▶ _How to complete this task_: Only text belongs in your copy of the listing below; reproduce it exactly and leave out the pictures.

= Beginning of Section =

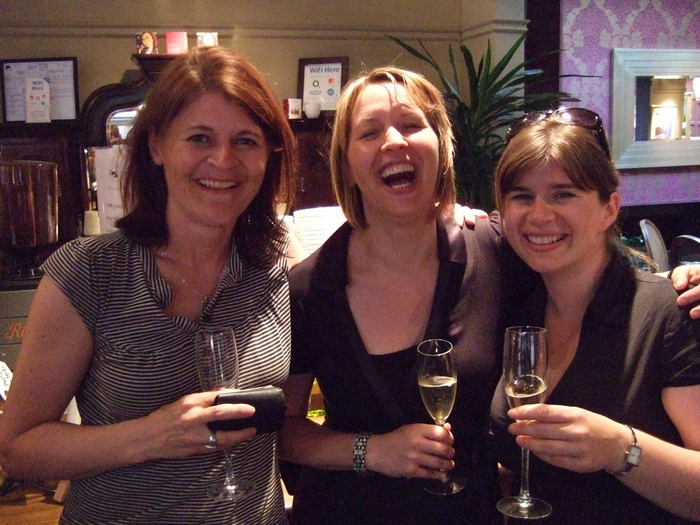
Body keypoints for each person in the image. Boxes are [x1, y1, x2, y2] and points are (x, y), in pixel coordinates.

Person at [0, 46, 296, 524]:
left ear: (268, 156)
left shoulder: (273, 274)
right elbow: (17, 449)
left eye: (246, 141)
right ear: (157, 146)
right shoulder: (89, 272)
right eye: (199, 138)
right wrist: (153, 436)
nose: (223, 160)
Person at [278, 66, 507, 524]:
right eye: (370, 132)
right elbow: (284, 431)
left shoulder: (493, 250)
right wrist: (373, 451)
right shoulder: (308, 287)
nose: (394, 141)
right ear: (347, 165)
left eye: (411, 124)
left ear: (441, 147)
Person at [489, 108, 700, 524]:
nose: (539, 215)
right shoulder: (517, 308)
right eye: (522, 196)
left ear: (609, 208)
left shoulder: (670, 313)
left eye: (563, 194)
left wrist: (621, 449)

= End of Section =

▶ _Reply to the exercise_:
Body keypoints for each person in the image. Boxes are [x1, y1, x2, y2] and points are (x, y), in pixel coordinates.

Person at [0, 46, 296, 524]:
left ear: (268, 156)
left shoulder: (273, 274)
right elbow: (17, 449)
left eye: (246, 141)
right ear: (157, 146)
right shoulder: (89, 272)
right eye: (199, 138)
right wrist: (153, 436)
nose: (223, 160)
Person at [278, 66, 507, 524]:
right eye: (370, 132)
right elbow: (284, 431)
left shoulder: (493, 250)
right wrist: (373, 451)
right shoulder: (308, 287)
nose: (394, 141)
right ear: (347, 165)
left eye: (411, 124)
left ear: (441, 147)
Person at [489, 108, 700, 524]:
nose: (539, 215)
right shoulder: (517, 308)
right eye: (522, 196)
left ear: (609, 208)
left shoulder: (670, 313)
left eye: (563, 194)
left wrist: (621, 449)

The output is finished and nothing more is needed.